The first group of ethnic South Sudanese among up to 15,000 camped in crowded conditions in Sudan has begun their journey home.

Roughly 400 people, mostly adults, travelled to Khartoum by bus on Saturday from a town 300 kilometres south of the capital ahead of a major airlift that had been planned for early Sunday, said Jill Helke, country director for the International Organisation for Migration.

But the airlift has been delayed, she said.

“The early morning flights are not going to go for a number of reasons,” including because the air crews were delayed in arriving and have not had the required rest, she told the AFP news agency.

One flight might take off at about midday on Sunday for the South Sudanese capital Juba, Helke said.

The South Sudanese were to spend the night in a government-run transit centre in the Khartoum area.

The IOM estimates that 12,000 to 15,000 South Sudanese are in Kosti, the southern Sudan town. Many have been living in makeshift shelters or barn-like buildings, waiting several months for their transport home.
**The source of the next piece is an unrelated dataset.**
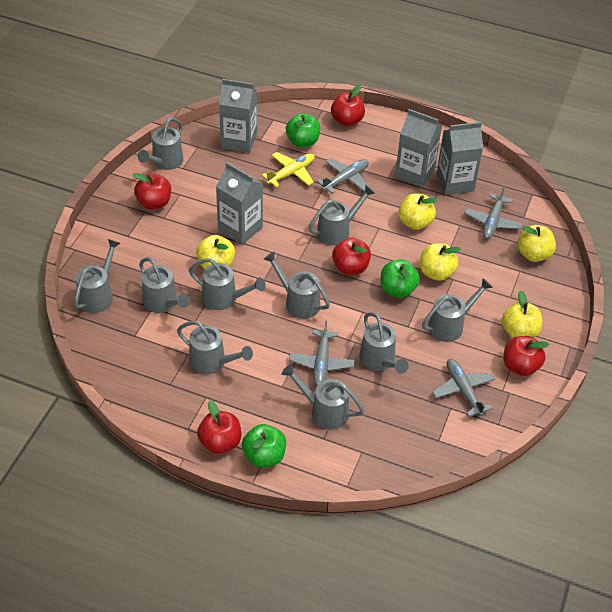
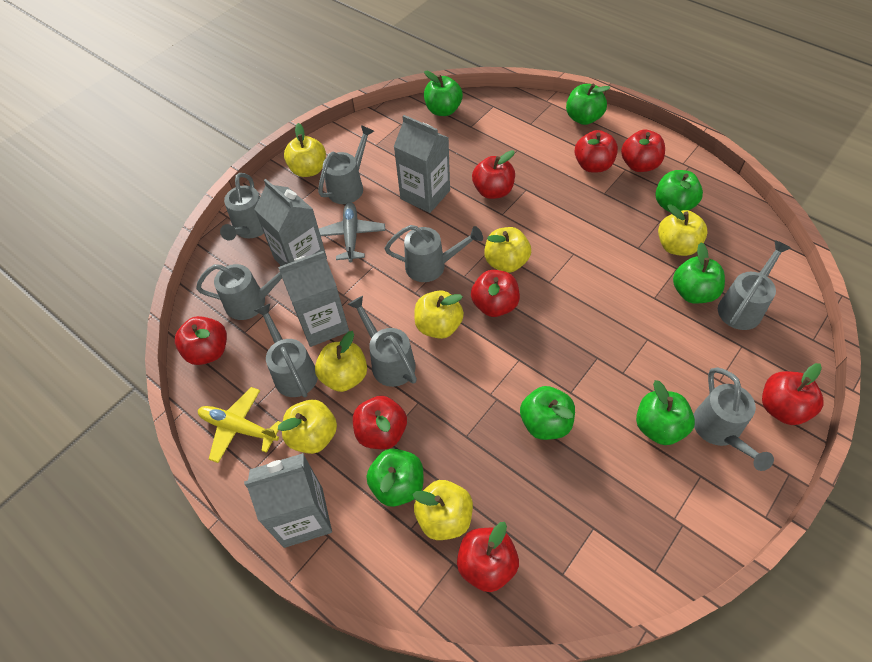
green apple: [242,424,286,467] [286,113,320,147] [381,260,420,298] = 3 -> [366,449,423,507] [424,71,463,116] [520,386,575,440] [566,84,610,125] [636,380,695,445] [655,170,703,213] [673,242,725,304] = 7
grey plane: [289,321,355,386] [317,158,369,194] [432,359,495,417] [464,186,523,239] = 4 -> [319,202,385,262] = 1
grey watering can: [74,239,121,313] [138,117,183,170] [139,257,190,313] [177,321,253,374] [189,258,266,310] [263,251,330,319] [282,364,364,430] [308,185,375,245] [359,312,409,374] [422,278,493,342] = 10 -> [196,262,288,320] [220,173,264,241] [254,304,318,397] [318,125,374,204] [347,296,417,387] [385,225,483,282] [694,367,774,471] [718,240,791,330] = 8
red apple: [133,173,171,210] [197,400,241,454] [331,85,365,126] [332,237,371,275] [503,336,550,376] = 5 -> [175,316,227,365] [353,396,407,449] [457,522,519,592] [471,270,520,317] [472,150,515,199] [575,130,618,172] [621,130,665,172] [762,363,824,425] = 8
yellow apple: [196,235,235,269] [398,194,438,230] [420,243,461,281] [502,290,542,338] [517,225,556,262] = 5 -> [278,400,337,454] [284,123,326,177] [315,331,367,392] [412,480,473,540] [414,290,464,339] [484,227,531,273] [658,204,708,256] = 7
The governor of the area declared the migrants a security threat and initially gave them a May 5 deadline to leave, sparking concern from the United Nations and the IOM, which has already helped thousands of South Sudanese to head home.

Sudanese officials extended the deadline to May 20 but then told the IOM to disregard the time limit after plans for the airlift were devised.

If the deadline is enforced, “this becomes a deportation and we will not have any part in it,” Helke said.

‘Overwhelming rush’

The South Sudanese in Kosti are among about 350,000 ethnic southerners who the South Sudanese embassy estimates remain in the north after an April 8 deadline for them to either formalise their status or leave Sudan.

Hundreds of thousands of others have already gone to South Sudan, which separated last July under a peace deal at the end of a 22-year civil war, which killed two million people and drove many more to the north.

Plans called for six daily flights, a rate which would require about two weeks to move all the southerners from Kosti, but Helke said it is not yet clear how many of them will join the flights.

“We’ve been screening about 900 people a day,” she said. “There hasn’t been an overwhelming rush.”

Some have managed to arrange truck transport to South Sudan by themselves. Helke said interest in the IOM flights could pick up after South Sudanese government vehicles begin moving the passengers’ luggage on Saturday.

Luggage is a big concern for the returnees, who want to bring as much as possible to the poverty-stricken South.

The airlift will take place under tight security because Sudanese authorities are worried that South Sudanese in Khartoum might also try to join the flights.

Kosti way-station on the White Nile River was designed for about 2,000 people but became home to the biggest single concentration of South Sudanese awaiting transport. Other groups have been living in rough conditions in Khartoum.

The IOM said all the southerners in Kosti were dependent on assistance from the international community for food, water, health care and other essential services and most did not have their own means to arrange transportation.

Helke said the IOM, which is dependent on donor funding, has money to pay for about half the airlift and is urging donors to provide the rest.

The IOM had plans for moving thousands of people from Kosti by barge but Sudan’s military expressed security concerns.

Since late March, Sudan and South Sudan have been fighting along their border, in what the United Nations termed a serious threat to international peace and security.

A UN Security Council resolution on May 2 ordered both sides to cease hostilities and to resume by next Wednesday negotiations on unresolved issues including the status of each country’s nationals in the other country.

The IOM has since last year helped return more than 23,000 Southerners, mostly by river barge.